=== Data in this exercise ===

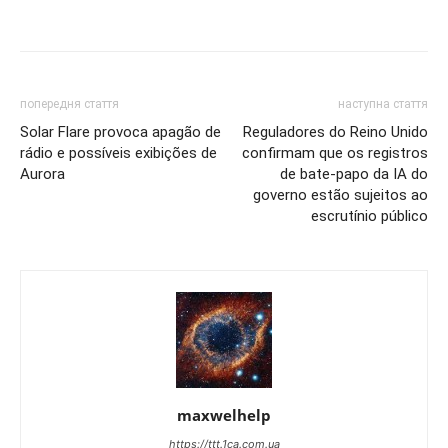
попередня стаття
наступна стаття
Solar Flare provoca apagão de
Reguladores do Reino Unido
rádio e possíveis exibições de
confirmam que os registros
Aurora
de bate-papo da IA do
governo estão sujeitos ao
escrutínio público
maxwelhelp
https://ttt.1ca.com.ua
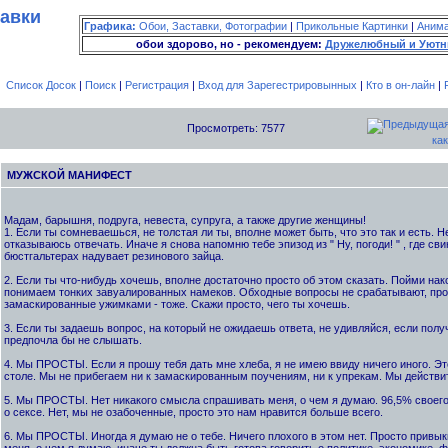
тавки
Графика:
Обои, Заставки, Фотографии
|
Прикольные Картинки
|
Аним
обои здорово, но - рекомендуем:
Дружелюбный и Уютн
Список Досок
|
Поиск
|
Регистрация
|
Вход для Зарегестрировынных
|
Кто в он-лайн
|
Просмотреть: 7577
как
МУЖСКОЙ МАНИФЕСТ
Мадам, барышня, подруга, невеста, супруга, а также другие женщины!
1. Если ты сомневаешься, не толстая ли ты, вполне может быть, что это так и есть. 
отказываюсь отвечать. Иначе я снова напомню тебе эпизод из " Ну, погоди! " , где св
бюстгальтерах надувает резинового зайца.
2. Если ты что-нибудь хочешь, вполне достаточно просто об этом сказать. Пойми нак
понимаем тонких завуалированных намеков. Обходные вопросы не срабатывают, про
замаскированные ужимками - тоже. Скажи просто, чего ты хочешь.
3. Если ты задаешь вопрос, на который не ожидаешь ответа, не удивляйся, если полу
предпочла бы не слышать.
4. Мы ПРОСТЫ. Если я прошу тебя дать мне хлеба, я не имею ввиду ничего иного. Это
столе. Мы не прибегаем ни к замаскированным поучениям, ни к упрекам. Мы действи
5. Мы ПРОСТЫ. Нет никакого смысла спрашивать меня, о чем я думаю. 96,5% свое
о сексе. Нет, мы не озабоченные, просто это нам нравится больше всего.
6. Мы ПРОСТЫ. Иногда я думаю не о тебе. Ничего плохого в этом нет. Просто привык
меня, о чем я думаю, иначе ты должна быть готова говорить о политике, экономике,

===
=== Data in this exercise ===

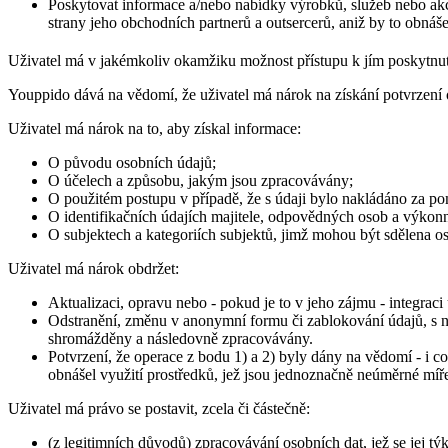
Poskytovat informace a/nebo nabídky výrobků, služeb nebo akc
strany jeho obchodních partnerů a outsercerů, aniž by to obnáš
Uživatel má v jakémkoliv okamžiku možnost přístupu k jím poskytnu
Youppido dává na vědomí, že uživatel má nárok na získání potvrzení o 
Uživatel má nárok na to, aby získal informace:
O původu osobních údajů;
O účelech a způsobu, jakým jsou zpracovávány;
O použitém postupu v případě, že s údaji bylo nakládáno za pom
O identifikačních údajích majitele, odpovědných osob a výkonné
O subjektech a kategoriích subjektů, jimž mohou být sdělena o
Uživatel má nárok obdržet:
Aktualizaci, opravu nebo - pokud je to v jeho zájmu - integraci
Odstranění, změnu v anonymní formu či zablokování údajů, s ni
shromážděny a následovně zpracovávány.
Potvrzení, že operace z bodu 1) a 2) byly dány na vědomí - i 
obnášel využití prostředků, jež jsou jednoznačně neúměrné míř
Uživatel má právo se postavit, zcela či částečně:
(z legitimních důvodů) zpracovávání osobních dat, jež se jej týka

===
=== Data in this exercise ===

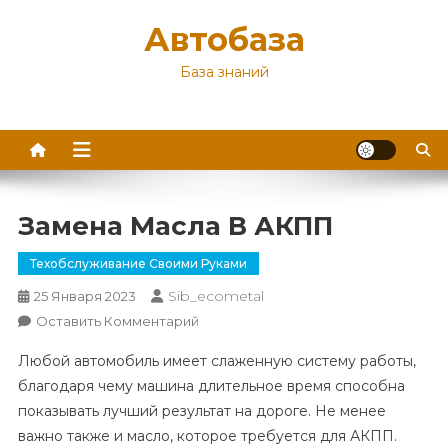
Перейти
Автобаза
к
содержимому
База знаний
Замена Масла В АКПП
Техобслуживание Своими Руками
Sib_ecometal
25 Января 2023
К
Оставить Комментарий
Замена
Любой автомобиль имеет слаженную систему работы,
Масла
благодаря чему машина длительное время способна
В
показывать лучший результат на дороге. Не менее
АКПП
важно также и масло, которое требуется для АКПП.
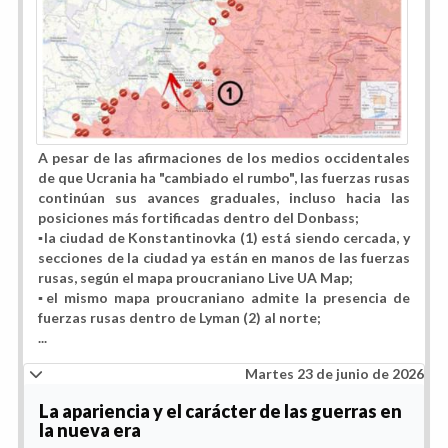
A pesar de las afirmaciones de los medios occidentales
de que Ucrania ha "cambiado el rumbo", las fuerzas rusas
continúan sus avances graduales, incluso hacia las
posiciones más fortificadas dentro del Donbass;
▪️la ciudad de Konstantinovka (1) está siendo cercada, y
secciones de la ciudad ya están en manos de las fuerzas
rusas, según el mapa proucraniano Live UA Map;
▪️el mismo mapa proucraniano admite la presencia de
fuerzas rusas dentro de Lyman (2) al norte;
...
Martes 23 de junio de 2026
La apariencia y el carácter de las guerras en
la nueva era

===

__What you are asked to do__: The answer should consist of all lines from the records above that hold the word "mapa".

__Response area__:
rusas, según el mapa proucraniano Live UA Map;
▪️el mismo mapa proucraniano admite la presencia de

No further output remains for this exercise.